Jakarta (ANTARA) - Komisi Kepolisian Nasional (Kompolnas) menyoroti fenomena barang bukti narkoba yang disalahgunakan oleh oknum personel Polri untuk dijual kembali.
Sekretaris Kompolnas Arief Wicaksono mengatakan bahwa di dalam diskusi kelompok terarah (focus group discussion/FGD) yang digelar komisi tersebut di kawasan Jakarta Selatan, Kamis, pihaknya mendapatkan fakta mengejutkan, salah satunya narkoba yang diselewengkan oleh oknum personel dan dijual dengan harga fantastis hingga miliaran rupiah.
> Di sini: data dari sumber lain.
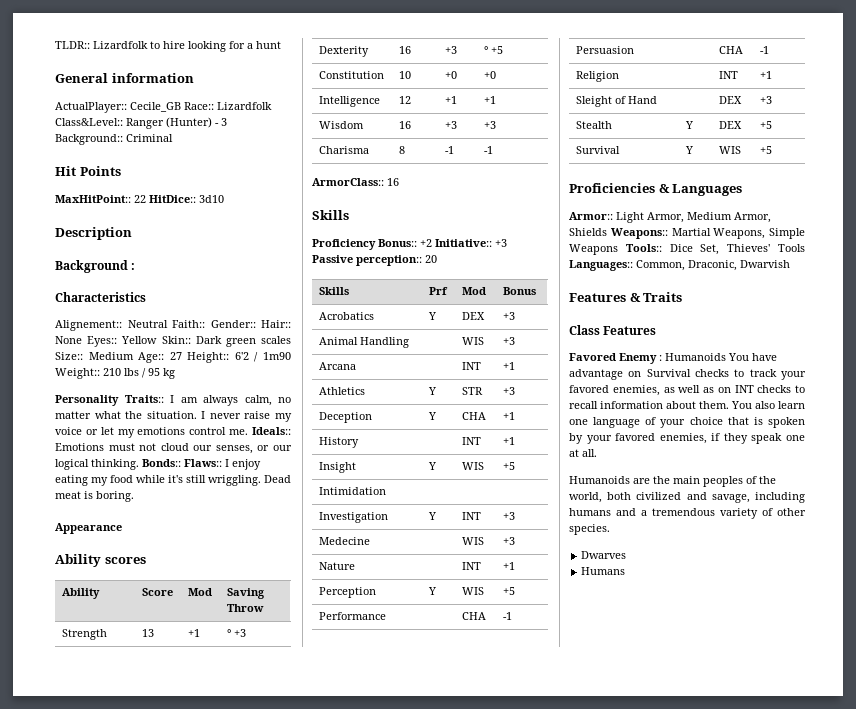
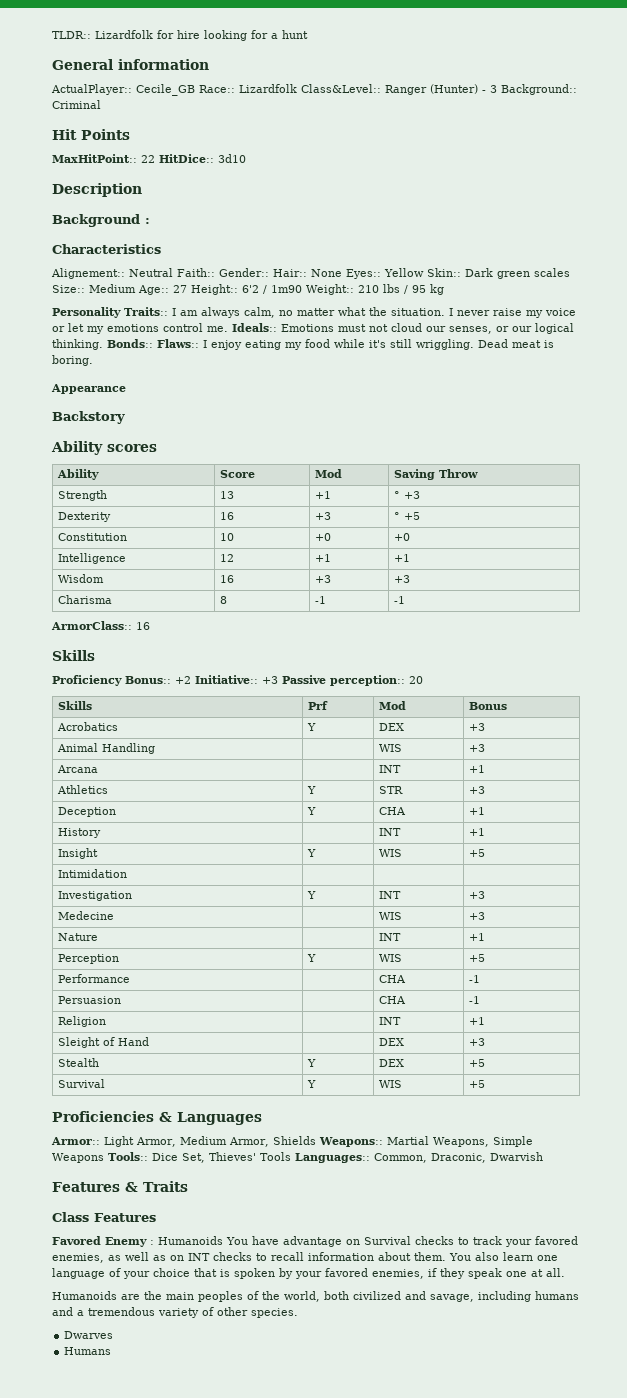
[150,41,160,49] to -> [157,30,174,39] for
(122, 528) none -> [52,411,125,424] // Backstory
"Bayangkan, barang bukti yang disalahgunakan oleh para petugas, aparat penegak hukum, itu bisa diselewengkan, disisihkan, digelapkan dengan harga yang fantastis," katanya.
Menurutnya, terjadinya penyalahgunaan itu akibat dari lemahnya pengawasan barang bukti dalam kasus narkoba.
"Kenapa? Karena di daerah-daerah yang agak jauh, itu mereka tidak punya insinerator dan labfor (laboratorium forensik). Insinerator itu alat pemusnah barang bukti (narkoba)," katanya.